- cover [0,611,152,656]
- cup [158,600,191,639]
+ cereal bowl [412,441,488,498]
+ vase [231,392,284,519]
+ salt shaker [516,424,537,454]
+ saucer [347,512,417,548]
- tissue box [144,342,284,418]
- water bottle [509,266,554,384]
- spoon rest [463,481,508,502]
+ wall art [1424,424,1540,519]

........

- **ABOUT THIS TASK**
Transcribe all of the data above, keeping each line exactly as it stands.

- **TASK ANSWER**
- cover [0,611,152,656]
- cup [158,600,191,639]
+ cereal bowl [412,441,488,498]
+ vase [231,392,284,519]
+ salt shaker [516,424,537,454]
+ saucer [347,512,417,548]
- tissue box [144,342,284,418]
- water bottle [509,266,554,384]
- spoon rest [463,481,508,502]
+ wall art [1424,424,1540,519]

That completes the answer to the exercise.